Why did he try to cancel the vote?
The opposition arrived in parliament ready to vote him out of power, and said they had the simple majority of 172 votes in the 342-seat assembly to do so.
But Khan’s information minister Fawad Chaudhry successfully filed a motion to the deputy speaker of parliament to have the vote thrown out.
Khan sought to justify the measures by accusing the US of trying to overthrow his government.
Khan has accused the opposition of being in cahoots with the US to unseat him, saying America wants him gone over his foreign policy choices that often favour China and Russia.
Khan has circulated a memo which he insists provides proof that Washington conspired with Pakistan’s opposition to unseat him because America wants “me, personally, gone … and everything would be forgiven”. He offered no concrete evidence of US interference.
Khan, who was not in parliament on Sunday, went on national television to announce he was submitting the dissolution request, which Pakistan’s President Arif Alvi later executed.
“Thank God, a conspiracy to topple the government has failed,” Khan said in his address. “I ask people to prepare for the next elections.”
Khan’s insistence there is US involvement in attempts to oust him exploits a deep-seated mistrust among many in Pakistan of American intentions, particularly following 9/11.
Washington has often berated Pakistan for doing too little to fight Islamic militants, even as thousands of Pakistanis have died at their hands and the army has lost more than 5,000 soldiers.
Pakistan has been attacked for aiding Taliban insurgents while also being asked to bring them to the peace table.
What happens now?
According to Pakistan’s constitution, an interim government inclusive of the opposition will now see the country towards elections held within 90 days.
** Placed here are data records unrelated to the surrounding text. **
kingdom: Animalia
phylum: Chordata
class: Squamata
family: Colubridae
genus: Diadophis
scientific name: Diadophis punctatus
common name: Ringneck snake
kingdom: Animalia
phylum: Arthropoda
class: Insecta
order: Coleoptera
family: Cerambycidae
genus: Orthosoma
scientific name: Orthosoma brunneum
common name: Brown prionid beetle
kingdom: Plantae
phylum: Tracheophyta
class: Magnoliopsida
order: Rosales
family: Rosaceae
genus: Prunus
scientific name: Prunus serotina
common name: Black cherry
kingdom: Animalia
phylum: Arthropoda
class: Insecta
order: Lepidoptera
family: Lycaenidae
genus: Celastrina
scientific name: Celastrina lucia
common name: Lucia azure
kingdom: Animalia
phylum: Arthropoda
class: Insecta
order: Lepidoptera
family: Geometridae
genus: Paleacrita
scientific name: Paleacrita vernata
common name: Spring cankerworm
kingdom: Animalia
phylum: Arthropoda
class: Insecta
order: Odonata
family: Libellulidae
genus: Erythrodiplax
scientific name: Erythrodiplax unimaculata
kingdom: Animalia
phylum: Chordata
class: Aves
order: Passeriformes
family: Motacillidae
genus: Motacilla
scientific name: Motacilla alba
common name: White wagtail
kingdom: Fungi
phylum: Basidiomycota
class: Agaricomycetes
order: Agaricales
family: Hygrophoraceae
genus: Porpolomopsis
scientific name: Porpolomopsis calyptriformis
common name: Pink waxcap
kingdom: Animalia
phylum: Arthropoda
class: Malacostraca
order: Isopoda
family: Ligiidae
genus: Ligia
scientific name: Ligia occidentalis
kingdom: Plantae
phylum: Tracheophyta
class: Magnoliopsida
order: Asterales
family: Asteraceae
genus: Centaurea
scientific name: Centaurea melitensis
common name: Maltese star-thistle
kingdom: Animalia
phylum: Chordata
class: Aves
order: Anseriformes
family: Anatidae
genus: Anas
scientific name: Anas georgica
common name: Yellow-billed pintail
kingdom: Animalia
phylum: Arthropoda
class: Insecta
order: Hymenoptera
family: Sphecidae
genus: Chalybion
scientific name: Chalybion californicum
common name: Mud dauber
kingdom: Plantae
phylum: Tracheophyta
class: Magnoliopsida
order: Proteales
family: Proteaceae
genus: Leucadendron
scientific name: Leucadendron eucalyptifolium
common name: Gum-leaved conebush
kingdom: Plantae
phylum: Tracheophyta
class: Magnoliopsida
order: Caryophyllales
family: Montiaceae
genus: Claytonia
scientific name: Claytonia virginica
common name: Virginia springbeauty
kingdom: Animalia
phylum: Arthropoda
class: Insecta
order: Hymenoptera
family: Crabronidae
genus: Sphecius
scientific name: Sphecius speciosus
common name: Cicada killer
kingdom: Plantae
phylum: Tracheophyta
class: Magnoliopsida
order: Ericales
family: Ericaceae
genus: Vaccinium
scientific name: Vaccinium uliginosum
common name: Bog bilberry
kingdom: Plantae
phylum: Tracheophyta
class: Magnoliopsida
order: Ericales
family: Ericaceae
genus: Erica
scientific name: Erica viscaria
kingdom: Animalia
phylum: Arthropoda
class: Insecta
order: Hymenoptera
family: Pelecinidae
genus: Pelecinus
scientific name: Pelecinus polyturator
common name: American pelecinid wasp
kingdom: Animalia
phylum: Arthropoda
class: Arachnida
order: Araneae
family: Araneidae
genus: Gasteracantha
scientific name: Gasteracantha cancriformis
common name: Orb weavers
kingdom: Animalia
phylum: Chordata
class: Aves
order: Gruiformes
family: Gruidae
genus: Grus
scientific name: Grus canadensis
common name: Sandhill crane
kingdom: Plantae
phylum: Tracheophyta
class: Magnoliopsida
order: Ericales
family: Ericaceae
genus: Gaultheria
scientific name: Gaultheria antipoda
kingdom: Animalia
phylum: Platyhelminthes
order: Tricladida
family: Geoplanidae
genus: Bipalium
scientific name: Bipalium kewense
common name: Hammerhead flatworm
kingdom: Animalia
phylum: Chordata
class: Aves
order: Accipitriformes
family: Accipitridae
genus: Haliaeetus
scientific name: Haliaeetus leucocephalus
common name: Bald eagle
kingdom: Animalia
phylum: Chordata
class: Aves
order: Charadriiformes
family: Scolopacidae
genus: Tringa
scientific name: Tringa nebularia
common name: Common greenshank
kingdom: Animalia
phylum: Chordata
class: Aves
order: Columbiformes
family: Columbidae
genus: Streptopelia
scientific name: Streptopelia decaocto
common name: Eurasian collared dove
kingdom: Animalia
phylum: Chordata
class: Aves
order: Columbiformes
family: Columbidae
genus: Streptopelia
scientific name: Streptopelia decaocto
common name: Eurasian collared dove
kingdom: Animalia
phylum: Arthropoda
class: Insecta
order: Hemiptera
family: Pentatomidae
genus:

But the move has led to unrest, and it is unclear where the country’s military — which has directly ruled Pakistan for more than half of its 75-year history and has a history of overthrowing successive democratically elected governments and indirectly manipulating others from the sidelines — stands.
In the capital Islamabad, security forces braced for the worst, locking down much of the city as a defiant Khan called for supporters to stage demonstrations countrywide.
Giant metal containers blocked roads and entrances to the capital’s diplomatic enclave, as well as parliament and other sensitive government installations.